Bisnis.com, JAKARTA — Aceh Tamiang, Senja 26 November itu jatuh dalam keadaan yang tidak biasa. Hujan turun seharian, angin dingin membawa kabar buruk, dan air perlahan naik hingga menelan halaman-halaman rumah di Kecamatan Karangbaru.
Dalam hitungan jam, banjir bandang berubah dari kabar menjadi bencana.
Sertu Giman Saputra, prajurit Koramil 02 Karangbaru, baru saja pulang dari kantor desa sore itu. Air sudah setinggi dada orang dewasa. Ia tidak sempat menyelamatkan kursi, almari, bahkan dokumen rumahnya sendiri. Namun yang paling penting sudah ia lakukan membawa keluarga ke tempat aman.
Sisanya, hati nuraninya mengambil alih. Saat air makin menggila, telepon masuk ke ponselnya. Tetangga meminta tolong. Anak kecil menangis. Lansia berteriak. Rumah-rumah mulai hanyut satu per satu.
Tanpa menunggu bantuan SAR atau perahu karet, Giman menghela napas panjang, lalu terjun ke air banjir yang suram itu.
Ia meminjam sebuah ban bekas dari warga. Ban itu menjadi rakit darurat yang kelak menyelamatkan nyawa banyak orang.
Satu per satu, ia berenang mundar-mandir dari rumah ke rumah, menembus arus deras sambil menahan napas dingin air yang menggerogoti tubuhnya.
“Saya sebagai manusia ya punya hati nurani. Saya korbankan nyawa. InsyaAllah sanggup, itu yang saya bilang,” ujarnya, Sabtu (20/12/2025)
Dalam hitungan jam, 20 jiwa berhasil ia pindahkan dari rumah-rumah yang hampir hanyut ke tempat tinggi.
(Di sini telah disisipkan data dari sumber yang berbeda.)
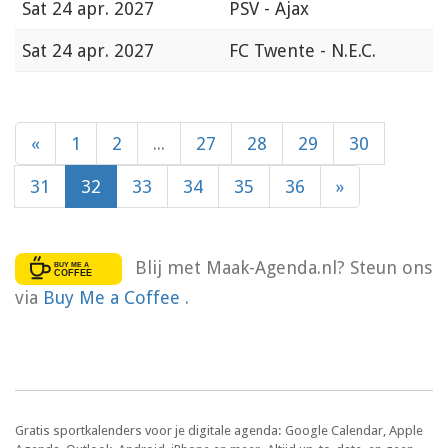
Sat
24 apr. 2027
PSV - Ajax
Sat
24 apr. 2027
FC Twente - N.E.C.
«
1
2
...
27
28
29
30
31
32
33
34
35
36
»
Blij met Maak-Agenda.nl? Steun ons
via
Buy Me a Coffee
.
Gratis sportkalenders voor je digitale agenda: Google Calendar, Apple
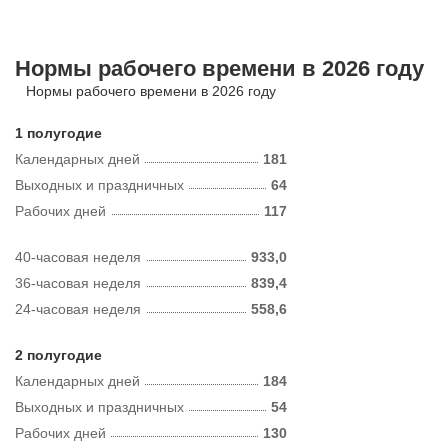
Нормы рабочего времени в 2026 году
Нормы рабочего времени в 2026 году
1 полугодие
Календарных дней
181
Выходных и праздничных
64
Рабочих дней
117
40-часовая неделя
933,0
36-часовая неделя
839,4
24-часовая неделя
558,6
2 полугодие
Календарных дней
184
Выходных и праздничных
54
Рабочих дней
130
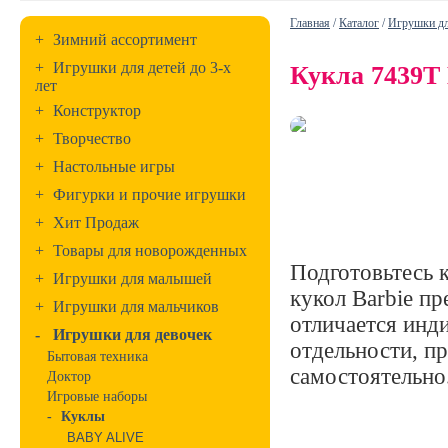
Главная
/
Каталог
/
Игрушки дл
+
Зимний ассортимент
+
Игрушки для детей до 3-х
Кукла 7439T 
лет
+
Конструктор
+
Творчество
+
Настольные игры
+
Фигурки и прочие игрушки
+
Хит Продаж
+
Товары для новорожденных
Подготовьтесь 
+
Игрушки для малышей
кукол Barbie пр
+
Игрушки для мальчиков
отличается инд
-
Игрушки для девочек
отдельности, пр
Бытовая техника
самостоятельно.
Доктор
Игровые наборы
-
Куклы
BABY ALIVE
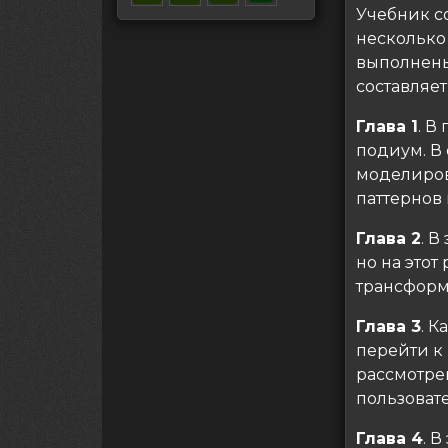
Учебник со
несколько 
выполнены
составляет
Глава 1
. В
подиум. В
моделиров
паттернов
Глава 2
. 
но на это
трансформ
Глава 3
. 
перейти к
рассмотре
пользоват
Глава 4
. 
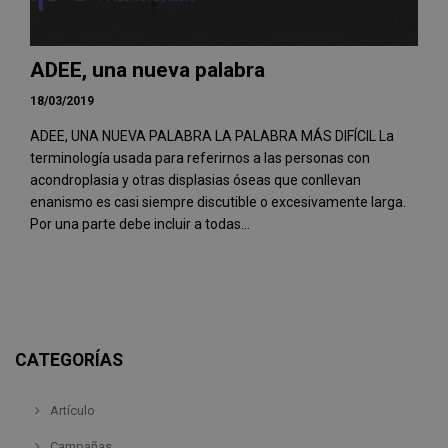
ADEE, una nueva palabra
18/03/2019
ADEE, UNA NUEVA PALABRA LA PALABRA MÁS DIFÍCIL La
terminología usada para referirnos a las personas con
acondroplasia y otras displasias óseas que conllevan
enanismo es casi siempre discutible o excesivamente larga.
Por una parte debe incluir a todas...
CATEGORÍAS
Artículo
Campañas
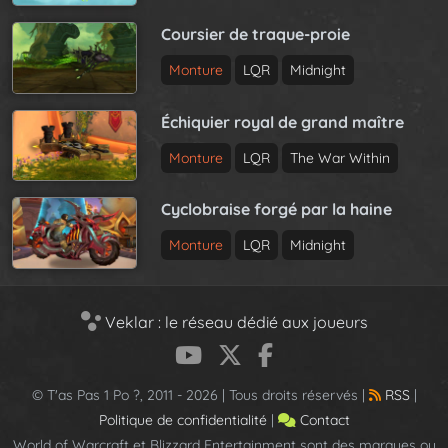
Coursier de traque-proie
Monture
LQR
Midnight
Échiquier royal de grand maître
Monture
LQR
The War Within
Cyclobraise forgé par la haine
Monture
LQR
Midnight
Veklar : le réseau dédié aux joueurs
© T'as Pas 1 Po ?, 2011 - 2026 | Tous droits réservés |
RSS
|
Politique de confidentialité
|
Contact
World of Warcraft et Blizzard Entertainment sont des marques ou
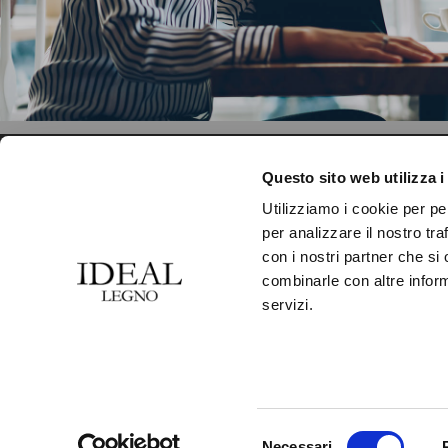
CONTATTI
PRODOTTI
Questo sito web utilizza i
Utilizziamo i cookie per pe
IDEAL LEGNO S.R.L.
COLLEZIONI
per analizzare il nostro tra
Via Dante Alighieri, 24
con i nostri partner che si
FINITURE
combinarle con altre inform
Loc. Premaore
FORMATI
servizi.
30010 Camponogara
(Venezia) Italia
ACCESSORI
Tel. +39 041 5150520
LAVORAZIONI
Fax +39 041 5158133
Selezione
Necessari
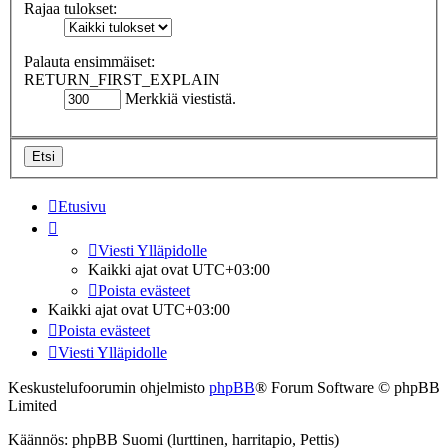
Rajaa tulokset:
Palauta ensimmäiset:
RETURN_FIRST_EXPLAIN
Merkkiä viestistä.
Etusivu
Viesti Ylläpidolle
Kaikki ajat ovat
UTC+03:00
Poista evästeet
Kaikki ajat ovat
UTC+03:00
Poista evästeet
Viesti Ylläpidolle
Keskustelufoorumin ohjelmisto
phpBB
® Forum Software © phpBB
Limited
Käännös: phpBB Suomi (lurttinen, harritapio, Pettis)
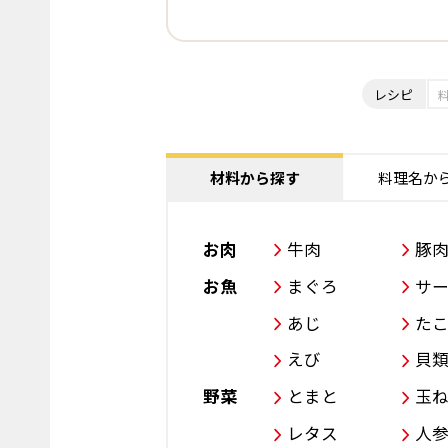
レシピ
材料から探す
料理名か
お肉
牛肉
豚
お魚
まぐろ
サ
あじ
た
えび
貝
野菜
とまと
玉
レタス
人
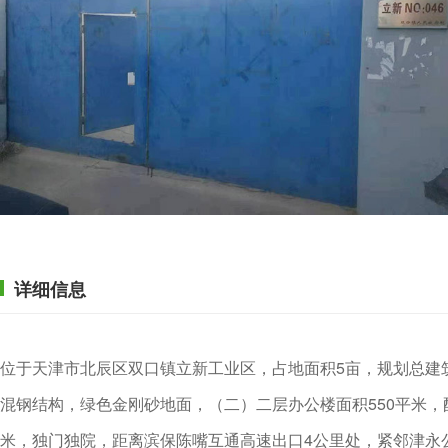
详细信息
位于天津市北辰区双口镇立新工业区，占地面积5亩，规划总建筑面
混钢结构，绿色金刚砂地面，（二）二层办公楼面积550平米，
米，独门独院，距离滨保陈嘴互通高速出口4公里处，紧邻津永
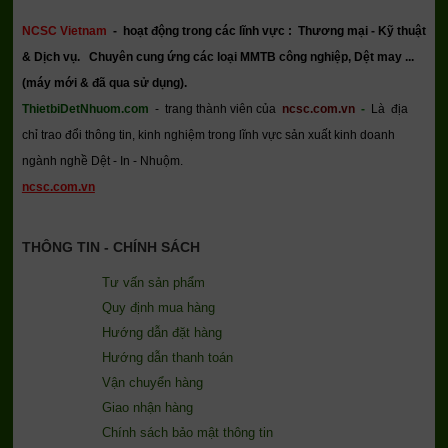
NCSC Vietnam
-
hoạt động trong các lĩnh vực : Thương mại - Kỹ thuật
& Dịch vụ.
Chuyên cung ứng các loại MMTB công nghiệp, Dệt may ...
(máy mới & đã qua sử dụng).
ThietbiDetNhuom.com
- trang thành viên của
ncsc.com.vn
-
Là địa
chỉ trao đổi thông tin, kinh nghiệm trong lĩnh vực sản xuất kinh doanh
ngành nghề Dệt - In - Nhuộm.
ncsc.com.vn
THÔNG TIN - CHÍNH SÁCH
Tư vấn sản phẩm
Quy định mua hàng
Hướng dẫn đặt hàng
Hướng dẫn thanh toán
Vận chuyển hàng
Giao nhận hàng
Chính sách bảo mật thông tin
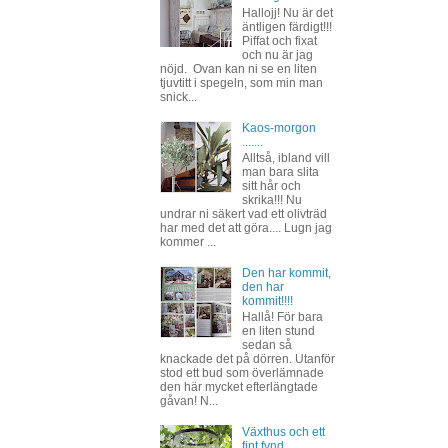
Hallojj! Nu är det
äntligen färdigt!!!
Piffat och fixat
och nu är jag
nöjd. Ovan kan ni se en liten
tjuvtitt i spegeln, som min man
snick...
Kaos-morgon
.......
Alltså, ibland vill
man bara slita
sitt hår och
skrika!!! Nu
undrar ni säkert vad ett olivträd
har med det att göra.... Lugn jag
kommer ...
Den har kommit,
den har
kommit!!!!
Hallå! För bara
en liten stund
sedan så
knackade det på dörren. Utanför
stod ett bud som överlämnade
den här mycket efterlängtade
gåvan! N...
Växthus och ett
fint fynd.....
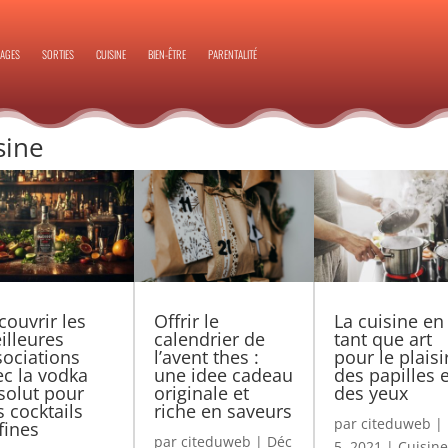
AGES
SORTIES
CUISINE
BIEN-ÊTRE
PARENTALITÉ
sine
couvrir les
Offrir le
La cuisine en
illeures
calendrier de
tant que art
sociations
l’avent thes :
pour le plaisi
ec la vodka
une idee cadeau
des papilles e
solut pour
originale et
des yeux
s cocktails
riche en saveurs
par
citeduweb
|
fines
par
citeduweb
|
Déc
5, 2021
|
Cuisine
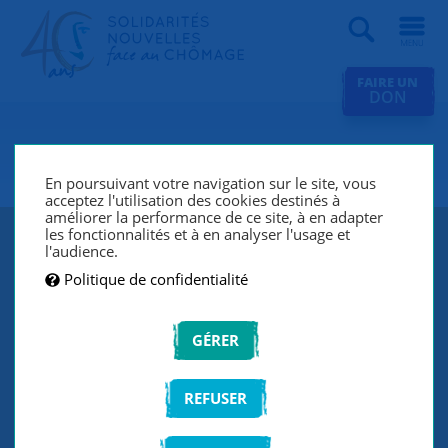
Recherche
FAIRE UN
DON
SNC Toulon
En poursuivant votre navigation sur le site, vous
acceptez l'utilisation des cookies destinés à
améliorer la performance de ce site, à en adapter
les fonctionnalités et à en analyser l'usage et
l'audience.
Politique de confidentialité
GÉRER
REFUSER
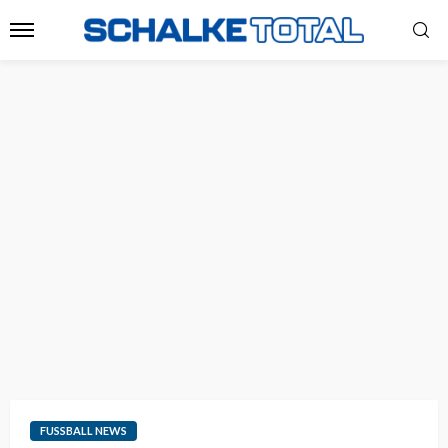
FUSSBALL NEWS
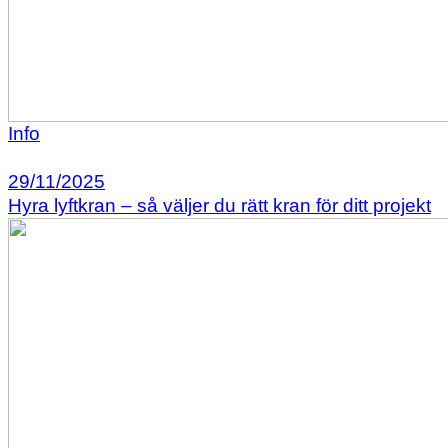
Info
29/11/2025
Hyra lyftkran – så väljer du rätt kran för ditt projekt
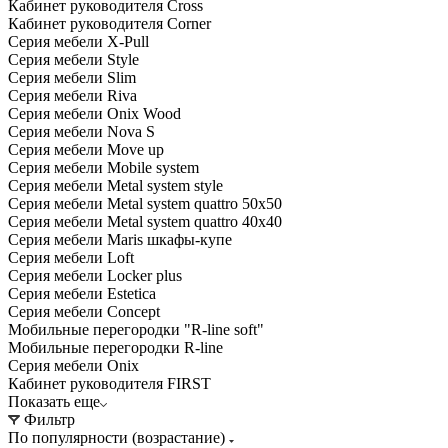
Кабинет руководителя Cross
Кабинет руководителя Corner
Серия мебели X-Pull
Серия мебели Style
Серия мебели Slim
Серия мебели Riva
Серия мебели Onix Wood
Серия мебели Nova S
Серия мебели Move up
Серия мебели Mobile system
Серия мебели Metal system style
Серия мебели Metal system quattro 50x50
Серия мебели Metal system quattro 40x40
Серия мебели Maris шкафы-купе
Серия мебели Loft
Серия мебели Locker plus
Серия мебели Estetica
Серия мебели Concept
Мобильные перегородки "R-line soft"
Мобильные перегородки R-line
Серия мебели Onix
Кабинет руководителя FIRST
Показать еще
Фильтр
По популярности (возрастание)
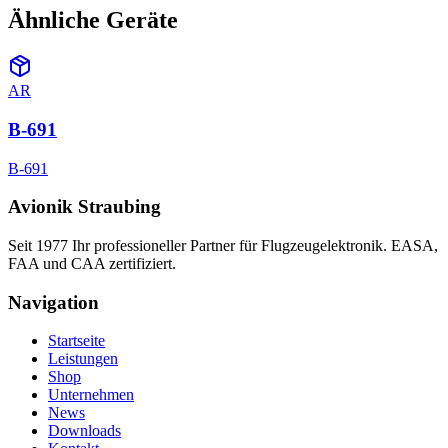
Ähnliche Geräte
AR
B-691
B-691
Avionik Straubing
Seit 1977 Ihr professioneller Partner für Flugzeugelektronik. EASA,
FAA und CAA zertifiziert.
Navigation
Startseite
Leistungen
Shop
Unternehmen
News
Downloads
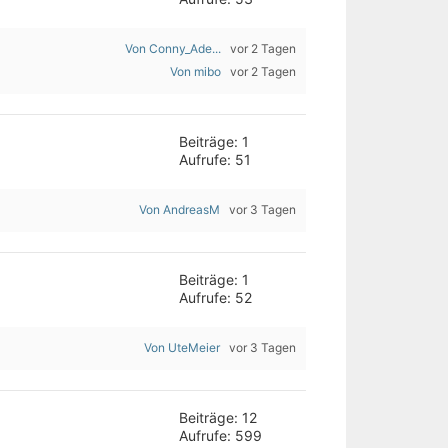
Von Conny_Ade...
vor 2 Tagen
Von mibo
vor 2 Tagen
Beiträge: 1
Aufrufe: 51
Von AndreasM
vor 3 Tagen
Beiträge: 1
Aufrufe: 52
Von UteMeier
vor 3 Tagen
Beiträge: 12
Aufrufe: 599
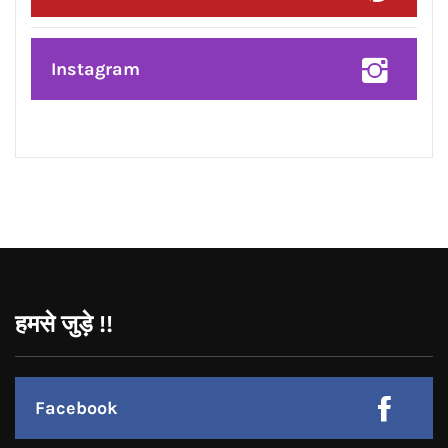
प्रदेश उपाध्यक्ष बनने पर राकेश राठौर का
केंद्रीय विधानसभा क्षेत्र के भाजपा
पदाधिकारियों ने किया भव्य सम्मान*
CONNECT WITH US:
Facebook
Twitter
Google Plus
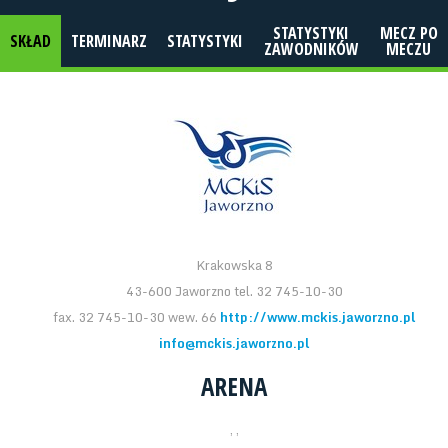
STATYSTYKI
MECZ PO
SKŁAD
TERMINARZ
STATYSTYKI
ZAWODNIKÓW
MECZU
Krakowska 8
43-600 Jaworzno tel. 32 745-10-30
fax. 32 745-10-30 wew. 66
http://www.mckis.jaworzno.pl
info@mckis.jaworzno.pl
ARENA
, ,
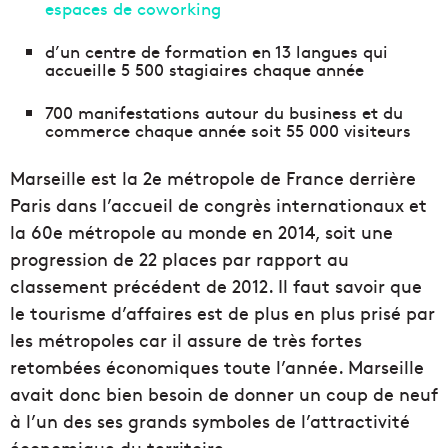
espaces de coworking
d’un centre de formation en 13 langues qui
accueille 5 500 stagiaires chaque année
700 manifestations autour du business et du
commerce chaque année soit 55 000 visiteurs
Marseille est la 2e métropole de France derrière
Paris dans l’accueil de congrès internationaux et
la 60e métropole au monde en 2014, soit une
progression de 22 places par rapport au
classement précédent de 2012. Il faut savoir que
le tourisme d’affaires est de plus en plus prisé par
les métropoles car il assure de très fortes
retombées économiques toute l’année. Marseille
avait donc bien besoin de donner un coup de neuf
à l’un des ses grands symboles de l’attractivité
économique du territoire.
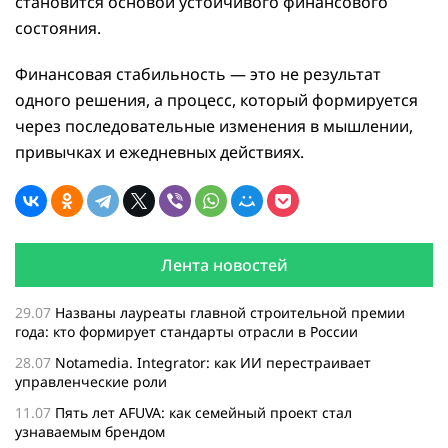
становится основой устойчивого финансового
состояния.
Финансовая стабильность — это не результат
одного решения, а процесс, который формируется
через последовательные изменения в мышлении,
привычках и ежедневных действиях.
Лента новостей
29.07
Названы лауреаты главной строительной премии
года: кто формирует стандарты отрасли в России
28.07
Notamedia. Integrator: как ИИ перестраивает
управленческие роли
11.07
Пять лет AFUVA: как семейный проект стал
узнаваемым брендом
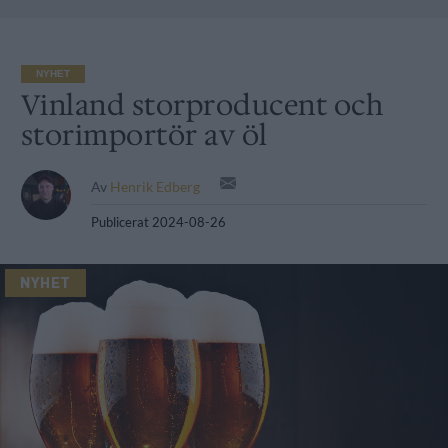
NYHET
Vinland storproducent och
storimportör av öl
Av
Henrik Edberg
Publicerat
2024-08-26
NYHET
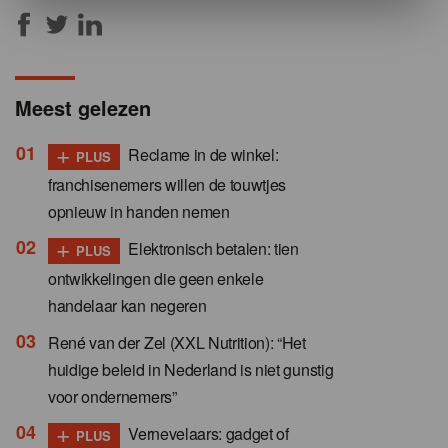
Meest gelezen
+
Reclame in de winkel:
PLUS
franchisenemers willen de touwtjes
opnieuw in handen nemen
+
Elektronisch betalen: tien
PLUS
ontwikkelingen die geen enkele
handelaar kan negeren
René van der Zel (XXL Nutrition): “Het
huidige beleid in Nederland is niet gunstig
voor ondernemers”
+
Vernevelaars: gadget of
PLUS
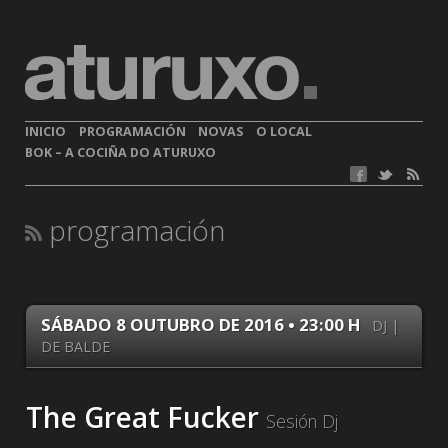
INICIO
PROGRAMACIÓN
NOVAS
O LOCAL
BOK – A COCIÑA DO ATURUXO
programación
SÁBADO 8 OUTUBRO DE 2016 • 23:00 H
DJ |
DE BALDE
The Great Fucker
Sesión Dj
Nyawa-Nyawa yang Dititipkan ke Pundak Giman
Salah satu momen paling menggetarkan adalah ketika seorang ibu menyerahkan bayinya, baru berusia satu bulan, kepada Giman. Bayi mungil itu tidak bisa digendong saat dibawa berenang. Arus terlalu kuat. Risiko terlalu besar
Maka Giman meminta sebuah baskom. Ia meletakkan bayi itu di dalamnya, mengikatkan tali, lalu menarik sang bayi sambil berenang, hati-hati menghindari arus pusaran banjir.
“Ibu itu menangis… karena awalnya mereka panggil tim SAR, tapi tidak datang,” kata seorang warga. “Pak Giman malaikat kirimannya Tuhan.”
Tak hanya bayi, ada balita, lansia, perempuan, hingga sesama prajurit TNI yang hanyut bersama anaknya. Semuanya berusaha dia selamatkan.
“Walaupun mau pingsan rasanya. Saya minta pertolongan Ya Allah… beri aku kekuatan.Lalu timbul lagi semangat saya,” tuturnya.
Bagi Roji, seorang warga kisah penyelamatan itu akan dikenangnya sampai mati.
Ia sekeluarga terjebak di dalam rumah terendam air hingga lebih dari empat meter. Atap seng tempat mereka bertahan mulai terangkat oleh arus.
“Tim SAR lewat saja. Kami panggil tidak datang. Kami tidak tahu lagi harus minta tolong ke siapa,” katanya.
Lalu muncul Giman. Dengan ban dan tali, ia membawa Roji lewat jendela yang hampir pecah diterjang air. Satu per satu anggota keluarga Roji keluar hidup-hidup.
“Alhamdulillah… malaikat kirim Pak Giman. Puji Tuhan ya. Kalau tidak… habis kami,” kata Roji
Pada sore hari menjelang magrib, tubuh Giman sudah gemetar. Tangannya luka terkena seng. Kakinya terseret puing. Napasnya satu-satu.
“Ban dan pelampung dipinjam warga, sudah diambil lagi. Tapi masih ada orang terjebak.”
Maka ia membuat rakit dari jerigen. Dengan itu ia menyelamatkan empat orang lagi, termasuk seorang prajurit TNI lain dan anaknya. Setelah semuanya aman, ia baru sadar rumahnya sendiri rusak parah. Tapi ia hanya tersenyum kecil.
“Perasaan saya… senang sekali melihat mereka selamat. Walaupun rumah rusak parah. Namanya juga bencana. Yang penting nyawa mereka selamat.”
Video Sertu Giman beredar di media sosial. Videonya viral. Warga menangis saat menceritakan jasanya. Namun, ia menganggap apa yang ia lakukan hanyalah bagian kecil dari panggilan hati.
“Sebagai manusia, saya punya empati. Saya tidak tega. Keluarga saya sudah aman. Tidak mungkin saya biarkan tetangga hanyut,” tuturnya.